Alterations in glycosylation are a hallmark of cancer that is not well-characterized. Patients with blood cancer will likely display alterations in their T-cell glycosylation patterns. Additionally, immune cell glycans can indicate whether these cells are active or resting.

Since the sugar coat on immune cells can alter their ability to kill diseased cells, increasing our understanding of immune cell glycosylation is extremely important. Immunotherapy cancer treatments involve modification of immune cells to make them more efficient cancer cell killers. Therefore, if scientists understand which sugars make T-cells best at killing specific types of cancer cells, more effective immunotherapies can be designed.

To perform T-cell glycan analysis, researchers add a mixture of immune cells to special microscope slides containing different regions that stick to specific types of T-cells. The sugars on the outside of these T-cells are then measured using a mass spectrometer, a complex machine that determines the mass and composition of small molecules.

An advantage of this method is its ability to isolate distinct cell populations from complex samples containing a mixture of cell types.

“It’s really exciting,” said Dressman “It opens up new avenues for different questions that we can dig into.”

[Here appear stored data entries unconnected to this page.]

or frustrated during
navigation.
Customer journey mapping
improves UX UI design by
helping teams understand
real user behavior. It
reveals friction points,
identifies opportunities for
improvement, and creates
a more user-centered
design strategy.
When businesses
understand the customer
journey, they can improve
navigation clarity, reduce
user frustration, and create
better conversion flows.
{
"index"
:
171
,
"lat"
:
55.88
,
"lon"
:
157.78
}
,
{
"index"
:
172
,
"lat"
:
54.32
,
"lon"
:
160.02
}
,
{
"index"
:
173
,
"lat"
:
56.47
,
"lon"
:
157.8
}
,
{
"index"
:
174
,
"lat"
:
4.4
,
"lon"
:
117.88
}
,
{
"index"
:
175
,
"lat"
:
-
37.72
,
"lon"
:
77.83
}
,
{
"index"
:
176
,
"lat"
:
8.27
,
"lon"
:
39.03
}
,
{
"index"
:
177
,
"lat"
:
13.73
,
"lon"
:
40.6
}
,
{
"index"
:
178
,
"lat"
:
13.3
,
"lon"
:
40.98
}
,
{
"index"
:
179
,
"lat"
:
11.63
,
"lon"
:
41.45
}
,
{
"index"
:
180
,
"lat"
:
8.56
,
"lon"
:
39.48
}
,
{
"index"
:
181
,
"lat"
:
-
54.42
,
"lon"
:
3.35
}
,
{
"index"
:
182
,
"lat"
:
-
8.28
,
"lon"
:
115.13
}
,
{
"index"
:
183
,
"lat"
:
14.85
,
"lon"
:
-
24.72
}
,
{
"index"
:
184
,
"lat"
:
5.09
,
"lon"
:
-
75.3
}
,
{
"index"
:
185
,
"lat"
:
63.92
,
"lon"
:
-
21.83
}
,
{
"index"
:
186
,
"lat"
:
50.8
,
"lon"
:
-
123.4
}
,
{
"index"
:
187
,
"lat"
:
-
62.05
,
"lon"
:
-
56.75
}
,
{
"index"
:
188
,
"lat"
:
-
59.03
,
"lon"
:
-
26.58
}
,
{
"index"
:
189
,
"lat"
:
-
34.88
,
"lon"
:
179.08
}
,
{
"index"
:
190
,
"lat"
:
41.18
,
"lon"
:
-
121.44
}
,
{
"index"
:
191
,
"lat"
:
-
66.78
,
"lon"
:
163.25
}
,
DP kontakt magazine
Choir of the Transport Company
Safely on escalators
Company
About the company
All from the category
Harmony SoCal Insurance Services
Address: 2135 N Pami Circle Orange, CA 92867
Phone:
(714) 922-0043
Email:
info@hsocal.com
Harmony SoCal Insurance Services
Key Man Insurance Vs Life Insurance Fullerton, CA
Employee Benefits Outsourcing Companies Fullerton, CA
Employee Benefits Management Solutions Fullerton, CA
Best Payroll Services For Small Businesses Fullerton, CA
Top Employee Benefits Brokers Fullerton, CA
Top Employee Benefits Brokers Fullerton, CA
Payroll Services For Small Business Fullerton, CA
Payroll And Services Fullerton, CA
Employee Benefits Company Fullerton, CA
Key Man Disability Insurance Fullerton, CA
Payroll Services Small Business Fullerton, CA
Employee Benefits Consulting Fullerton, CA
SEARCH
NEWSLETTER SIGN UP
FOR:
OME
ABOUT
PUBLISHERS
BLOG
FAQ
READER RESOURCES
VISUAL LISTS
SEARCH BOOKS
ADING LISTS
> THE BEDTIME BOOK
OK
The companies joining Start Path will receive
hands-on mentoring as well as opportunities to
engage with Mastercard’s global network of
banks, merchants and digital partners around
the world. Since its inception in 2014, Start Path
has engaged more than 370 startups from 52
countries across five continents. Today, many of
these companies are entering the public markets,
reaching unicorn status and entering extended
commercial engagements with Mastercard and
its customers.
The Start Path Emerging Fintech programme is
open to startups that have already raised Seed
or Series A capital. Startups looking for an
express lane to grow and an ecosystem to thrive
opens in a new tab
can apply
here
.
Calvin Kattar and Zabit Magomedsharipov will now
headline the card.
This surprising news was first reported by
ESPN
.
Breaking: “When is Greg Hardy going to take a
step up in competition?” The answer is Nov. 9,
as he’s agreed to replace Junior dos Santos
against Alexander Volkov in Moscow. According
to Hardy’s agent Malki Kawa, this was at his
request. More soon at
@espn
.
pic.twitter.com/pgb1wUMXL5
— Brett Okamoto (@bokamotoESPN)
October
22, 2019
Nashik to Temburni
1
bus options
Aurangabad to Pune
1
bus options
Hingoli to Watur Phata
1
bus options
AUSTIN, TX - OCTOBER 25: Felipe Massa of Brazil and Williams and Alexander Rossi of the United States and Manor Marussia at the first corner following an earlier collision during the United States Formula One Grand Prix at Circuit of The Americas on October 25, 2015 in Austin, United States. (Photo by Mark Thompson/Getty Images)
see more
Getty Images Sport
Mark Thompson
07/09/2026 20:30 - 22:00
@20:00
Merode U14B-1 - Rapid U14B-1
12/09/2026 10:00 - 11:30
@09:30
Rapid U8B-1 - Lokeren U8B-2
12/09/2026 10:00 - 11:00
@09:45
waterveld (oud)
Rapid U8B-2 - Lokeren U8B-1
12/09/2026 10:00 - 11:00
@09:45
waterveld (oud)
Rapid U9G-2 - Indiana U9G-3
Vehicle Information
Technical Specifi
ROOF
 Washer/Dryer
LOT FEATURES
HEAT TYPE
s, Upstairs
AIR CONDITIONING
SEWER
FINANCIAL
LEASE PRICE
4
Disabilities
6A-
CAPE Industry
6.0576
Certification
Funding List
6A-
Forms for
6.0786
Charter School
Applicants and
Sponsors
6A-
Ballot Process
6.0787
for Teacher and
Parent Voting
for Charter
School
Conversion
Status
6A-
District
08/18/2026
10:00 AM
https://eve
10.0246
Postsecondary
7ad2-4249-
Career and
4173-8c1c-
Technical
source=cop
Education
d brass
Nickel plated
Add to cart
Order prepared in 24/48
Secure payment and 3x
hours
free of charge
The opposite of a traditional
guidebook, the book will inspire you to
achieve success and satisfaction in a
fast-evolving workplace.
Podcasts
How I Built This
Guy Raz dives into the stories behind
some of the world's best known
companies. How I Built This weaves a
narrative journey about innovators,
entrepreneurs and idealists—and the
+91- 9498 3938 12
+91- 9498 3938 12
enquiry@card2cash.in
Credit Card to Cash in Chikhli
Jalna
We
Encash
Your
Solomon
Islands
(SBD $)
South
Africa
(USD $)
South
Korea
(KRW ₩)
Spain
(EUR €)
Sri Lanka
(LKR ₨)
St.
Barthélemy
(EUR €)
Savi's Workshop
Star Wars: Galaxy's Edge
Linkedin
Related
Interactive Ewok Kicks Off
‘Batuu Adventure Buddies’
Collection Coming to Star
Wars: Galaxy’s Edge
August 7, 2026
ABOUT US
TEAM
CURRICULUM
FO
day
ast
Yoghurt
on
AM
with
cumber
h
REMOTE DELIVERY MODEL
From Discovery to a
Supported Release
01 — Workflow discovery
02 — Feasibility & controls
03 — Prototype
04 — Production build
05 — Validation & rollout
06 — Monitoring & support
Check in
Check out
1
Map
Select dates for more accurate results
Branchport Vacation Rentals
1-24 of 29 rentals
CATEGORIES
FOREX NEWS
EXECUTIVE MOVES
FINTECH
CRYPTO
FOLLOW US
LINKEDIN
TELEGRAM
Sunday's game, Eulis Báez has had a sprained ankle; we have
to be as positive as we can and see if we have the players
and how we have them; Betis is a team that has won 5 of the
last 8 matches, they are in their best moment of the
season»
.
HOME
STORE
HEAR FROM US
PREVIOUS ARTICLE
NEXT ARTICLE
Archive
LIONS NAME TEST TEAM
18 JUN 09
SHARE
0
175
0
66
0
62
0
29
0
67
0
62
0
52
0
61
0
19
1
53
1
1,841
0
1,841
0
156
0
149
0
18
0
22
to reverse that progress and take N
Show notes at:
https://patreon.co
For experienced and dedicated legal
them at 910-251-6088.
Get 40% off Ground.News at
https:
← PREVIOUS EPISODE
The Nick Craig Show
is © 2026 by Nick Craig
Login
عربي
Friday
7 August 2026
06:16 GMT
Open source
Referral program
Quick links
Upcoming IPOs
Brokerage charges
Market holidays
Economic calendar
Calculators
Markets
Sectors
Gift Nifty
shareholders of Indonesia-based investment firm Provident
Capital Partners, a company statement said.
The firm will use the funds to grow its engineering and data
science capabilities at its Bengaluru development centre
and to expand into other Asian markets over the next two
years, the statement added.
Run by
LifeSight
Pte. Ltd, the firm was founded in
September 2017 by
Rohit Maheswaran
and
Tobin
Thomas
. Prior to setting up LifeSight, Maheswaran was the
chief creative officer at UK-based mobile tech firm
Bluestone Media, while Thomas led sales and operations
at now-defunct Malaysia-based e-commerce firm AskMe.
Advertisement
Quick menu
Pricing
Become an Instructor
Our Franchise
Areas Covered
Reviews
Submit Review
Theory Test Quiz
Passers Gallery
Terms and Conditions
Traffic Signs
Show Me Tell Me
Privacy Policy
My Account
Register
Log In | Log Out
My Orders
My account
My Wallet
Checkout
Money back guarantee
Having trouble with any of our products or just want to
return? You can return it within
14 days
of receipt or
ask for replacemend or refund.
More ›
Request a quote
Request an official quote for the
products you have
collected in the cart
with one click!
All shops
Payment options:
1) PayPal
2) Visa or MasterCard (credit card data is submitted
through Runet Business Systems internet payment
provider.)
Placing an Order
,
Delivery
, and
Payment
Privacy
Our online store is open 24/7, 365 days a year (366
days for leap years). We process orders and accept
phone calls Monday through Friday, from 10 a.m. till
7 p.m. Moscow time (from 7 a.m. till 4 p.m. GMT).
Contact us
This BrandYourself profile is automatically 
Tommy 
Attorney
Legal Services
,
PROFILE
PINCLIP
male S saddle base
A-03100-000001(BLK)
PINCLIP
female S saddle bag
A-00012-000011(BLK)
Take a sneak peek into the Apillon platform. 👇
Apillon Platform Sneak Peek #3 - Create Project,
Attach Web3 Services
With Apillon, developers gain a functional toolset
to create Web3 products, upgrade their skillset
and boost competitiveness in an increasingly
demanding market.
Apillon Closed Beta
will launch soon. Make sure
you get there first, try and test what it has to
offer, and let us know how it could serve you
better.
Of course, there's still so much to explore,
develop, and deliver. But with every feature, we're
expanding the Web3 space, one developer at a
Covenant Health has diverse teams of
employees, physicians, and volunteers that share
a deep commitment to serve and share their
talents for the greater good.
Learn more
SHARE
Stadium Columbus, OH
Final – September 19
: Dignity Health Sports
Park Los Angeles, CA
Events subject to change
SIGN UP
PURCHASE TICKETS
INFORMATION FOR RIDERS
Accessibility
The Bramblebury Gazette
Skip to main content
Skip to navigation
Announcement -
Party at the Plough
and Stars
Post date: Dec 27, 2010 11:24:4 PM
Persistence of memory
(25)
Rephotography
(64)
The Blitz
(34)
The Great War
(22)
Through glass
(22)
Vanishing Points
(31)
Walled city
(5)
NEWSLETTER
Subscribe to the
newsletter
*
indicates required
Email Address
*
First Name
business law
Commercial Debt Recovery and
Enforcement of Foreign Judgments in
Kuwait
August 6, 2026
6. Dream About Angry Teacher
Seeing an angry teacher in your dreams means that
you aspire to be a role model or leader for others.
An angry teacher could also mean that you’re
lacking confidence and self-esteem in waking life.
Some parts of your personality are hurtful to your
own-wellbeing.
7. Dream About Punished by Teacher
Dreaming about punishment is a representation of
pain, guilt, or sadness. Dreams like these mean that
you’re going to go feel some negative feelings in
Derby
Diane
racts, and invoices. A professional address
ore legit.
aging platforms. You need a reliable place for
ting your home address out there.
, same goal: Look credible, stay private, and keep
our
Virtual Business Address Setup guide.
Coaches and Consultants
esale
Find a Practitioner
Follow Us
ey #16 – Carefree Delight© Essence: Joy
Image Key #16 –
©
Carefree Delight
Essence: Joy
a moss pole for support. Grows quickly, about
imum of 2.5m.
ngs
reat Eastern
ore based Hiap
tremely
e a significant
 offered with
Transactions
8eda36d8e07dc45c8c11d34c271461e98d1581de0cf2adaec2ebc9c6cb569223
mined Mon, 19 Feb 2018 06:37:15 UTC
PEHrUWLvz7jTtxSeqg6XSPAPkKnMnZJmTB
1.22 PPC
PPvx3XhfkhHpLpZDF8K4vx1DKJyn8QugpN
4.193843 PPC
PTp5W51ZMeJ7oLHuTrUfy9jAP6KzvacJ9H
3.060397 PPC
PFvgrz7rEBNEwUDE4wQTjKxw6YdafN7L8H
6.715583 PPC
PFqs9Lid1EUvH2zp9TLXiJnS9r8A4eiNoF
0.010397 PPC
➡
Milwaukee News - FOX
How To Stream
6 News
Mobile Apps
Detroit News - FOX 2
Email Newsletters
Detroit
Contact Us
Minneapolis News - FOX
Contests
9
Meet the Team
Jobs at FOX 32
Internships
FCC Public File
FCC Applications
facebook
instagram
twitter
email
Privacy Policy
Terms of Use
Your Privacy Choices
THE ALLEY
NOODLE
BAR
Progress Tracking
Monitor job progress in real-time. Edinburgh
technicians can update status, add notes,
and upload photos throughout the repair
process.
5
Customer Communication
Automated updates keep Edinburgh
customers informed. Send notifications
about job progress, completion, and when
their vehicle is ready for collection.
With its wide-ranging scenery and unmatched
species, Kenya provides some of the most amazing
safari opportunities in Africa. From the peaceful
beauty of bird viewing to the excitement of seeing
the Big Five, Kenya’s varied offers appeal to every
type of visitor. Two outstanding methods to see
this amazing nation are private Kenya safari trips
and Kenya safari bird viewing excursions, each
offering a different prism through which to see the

“We can look where no one had been able to look before,” added Mehta.

The first avenue Dressman and Mehta plan to investigate is how immune cell glycosylation changes in individuals with blood cancer. To do this, they will apply the new technique to immune cells in blood samples from patients with blood cancer and healthy individuals. The team hopes to identify blood biomarkers that will aid in early cancer detection. Additionally, they plan to optimize their technique to capture and study other types of immune cells.

Mehta and his team hope that one day this technique will be used in a clinical setting for diagnostic and prognostic tests. They anticipate that their technique will be useful in the development of more effective immunotherapy cancer treatments, predicting treatment outcomes and characterizing the immune response to different medications or vaccinations. Mehta hopes that others will see their publication and apply this technique to their studies.

“Science is all about learning from each other and making incremental improvements for the good of all,” he said.